For a tea or ladies luncheon, I would absolutely use markers like these. They're easy to make, and with the aid of a computer and printer, you could use all kinds of chic motifs. I'm just trying to figure out what drawing to use for Pimento Cheese sandwiches.




Molded ice with embedded fruit and leaves makes a romantic cooler for a punch bowl. Use any lidless mold, or, lacking that, a cardboard ice-cream container. Fill partly with water and freeze. Then place on top of the ice a layer of whatever you'd like to look at (we used strawberries and rose geranium leaves for this fruit punch), fill to top with water and freeze again. Here the design is repeated by wool felt roses and berries taped to cloth.

I'm not crazy about the way the ice mold looks in the punch bowl in the photograph, but in the right sized bowl, a bombe of ice would look really nice.




Flower-shaped ice-cream molds turn out your desserts in style, ready to be garnished with a chocolate leaf cookie. You can get many designs in old or new ice-cream molds, any of which will be a refreshing change from the standard scoop. Just pack the molds with softened ice cream or sherbet and re-freeze. Loosen the contents before you open molds by wrapping them for a second or two with a hot dish towel.

Yes, yes, and yes. I plan to find a vintage ice-cream mold in the shape of a flower or a fruit. I found one online in the shape of an asparagus stalk. How about molding some pistachio ice cream and then drizzling it with Crème Anglaise (to resemble a Hollandaise sauce.) Kind of weird but kind of fun.




Tiny cocktail trays are the simple solution to cocktail party juggling. On each tray place an individual plate of hors d'oeuvre, a cocktail glass and napkin and an ashtray with matches. Fly-weight Japanese lacquer trays come in just the right size- and in wonderful colors (have a different color for each guest).

This seems a little cumbersome and not as handy as the magazine claimed. But, if you're doing heavy hors d'oeuvres, it might work. Pearl River would be the place to go for small lacquer trays. Of course, most of us can forgo the ashtray and matches.






Italian brandy warmer on a liqueur tray adds an extra touch of pomp and circumstance to the brandy-and-cigars pleasance.
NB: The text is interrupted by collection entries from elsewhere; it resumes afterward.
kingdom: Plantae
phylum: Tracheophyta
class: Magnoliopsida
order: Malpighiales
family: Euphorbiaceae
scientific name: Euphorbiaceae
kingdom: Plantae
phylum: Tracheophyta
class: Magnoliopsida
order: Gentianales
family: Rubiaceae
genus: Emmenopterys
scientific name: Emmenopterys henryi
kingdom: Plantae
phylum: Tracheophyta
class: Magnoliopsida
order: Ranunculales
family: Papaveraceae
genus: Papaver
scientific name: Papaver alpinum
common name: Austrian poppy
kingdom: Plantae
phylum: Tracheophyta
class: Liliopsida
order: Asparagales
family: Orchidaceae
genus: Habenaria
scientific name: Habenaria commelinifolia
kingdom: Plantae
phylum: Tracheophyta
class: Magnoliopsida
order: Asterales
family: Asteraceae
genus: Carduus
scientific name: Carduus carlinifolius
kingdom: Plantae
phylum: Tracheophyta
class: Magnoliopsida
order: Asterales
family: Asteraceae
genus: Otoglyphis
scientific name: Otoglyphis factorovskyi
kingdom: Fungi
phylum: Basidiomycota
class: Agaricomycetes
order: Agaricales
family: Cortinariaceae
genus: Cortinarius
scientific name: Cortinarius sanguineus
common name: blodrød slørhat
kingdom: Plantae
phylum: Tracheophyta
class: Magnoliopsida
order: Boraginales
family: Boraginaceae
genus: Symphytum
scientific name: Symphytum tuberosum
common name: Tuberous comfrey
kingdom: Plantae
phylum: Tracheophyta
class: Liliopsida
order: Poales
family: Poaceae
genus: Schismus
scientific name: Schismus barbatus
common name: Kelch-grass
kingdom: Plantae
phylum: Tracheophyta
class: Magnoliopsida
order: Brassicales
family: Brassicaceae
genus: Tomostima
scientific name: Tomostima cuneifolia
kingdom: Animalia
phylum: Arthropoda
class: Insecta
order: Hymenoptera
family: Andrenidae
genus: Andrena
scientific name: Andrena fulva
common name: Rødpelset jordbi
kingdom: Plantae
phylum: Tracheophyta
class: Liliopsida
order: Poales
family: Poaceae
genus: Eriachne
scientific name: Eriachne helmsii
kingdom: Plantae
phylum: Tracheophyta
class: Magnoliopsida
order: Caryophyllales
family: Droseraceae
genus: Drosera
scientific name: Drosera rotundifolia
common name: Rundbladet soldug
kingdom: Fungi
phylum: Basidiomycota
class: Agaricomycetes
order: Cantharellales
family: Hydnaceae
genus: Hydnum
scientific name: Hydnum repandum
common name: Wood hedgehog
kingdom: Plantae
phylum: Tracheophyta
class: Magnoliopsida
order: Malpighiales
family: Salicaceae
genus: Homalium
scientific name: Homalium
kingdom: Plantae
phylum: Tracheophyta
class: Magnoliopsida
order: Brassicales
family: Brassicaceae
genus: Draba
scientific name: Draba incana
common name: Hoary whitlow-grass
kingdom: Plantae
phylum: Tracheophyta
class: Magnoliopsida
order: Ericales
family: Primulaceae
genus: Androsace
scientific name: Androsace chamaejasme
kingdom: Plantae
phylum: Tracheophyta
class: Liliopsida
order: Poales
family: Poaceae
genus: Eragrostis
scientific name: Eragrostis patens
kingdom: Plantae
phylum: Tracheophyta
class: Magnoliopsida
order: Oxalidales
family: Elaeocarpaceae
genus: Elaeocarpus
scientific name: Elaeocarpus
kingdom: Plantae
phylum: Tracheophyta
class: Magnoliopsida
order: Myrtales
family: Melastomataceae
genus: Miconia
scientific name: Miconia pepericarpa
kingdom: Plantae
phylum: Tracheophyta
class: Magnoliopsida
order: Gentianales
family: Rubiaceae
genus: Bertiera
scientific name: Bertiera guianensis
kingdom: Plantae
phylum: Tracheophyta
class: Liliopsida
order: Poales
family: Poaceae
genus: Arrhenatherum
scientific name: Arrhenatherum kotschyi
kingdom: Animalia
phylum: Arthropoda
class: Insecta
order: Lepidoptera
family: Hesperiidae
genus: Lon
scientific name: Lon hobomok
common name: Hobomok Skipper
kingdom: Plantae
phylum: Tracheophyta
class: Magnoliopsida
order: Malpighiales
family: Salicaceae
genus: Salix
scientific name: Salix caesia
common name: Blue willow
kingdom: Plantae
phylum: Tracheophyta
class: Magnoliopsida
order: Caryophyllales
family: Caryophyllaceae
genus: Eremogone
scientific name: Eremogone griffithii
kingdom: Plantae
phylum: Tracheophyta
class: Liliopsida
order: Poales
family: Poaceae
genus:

You might include two kinds of brandy-perhaps a fine and an Armagnac- for discriminating brandy drinkers, and, for non-brandy drinkers, a white fruit liqueur like kirsch or framboise.

I might skip the brandy warmer, but I do like the idea of putting out a tray of after-dinner drinks. (Sometimes, I skip dessert in favor of a glass of B&B.) It's a nice way to keep the conversation going.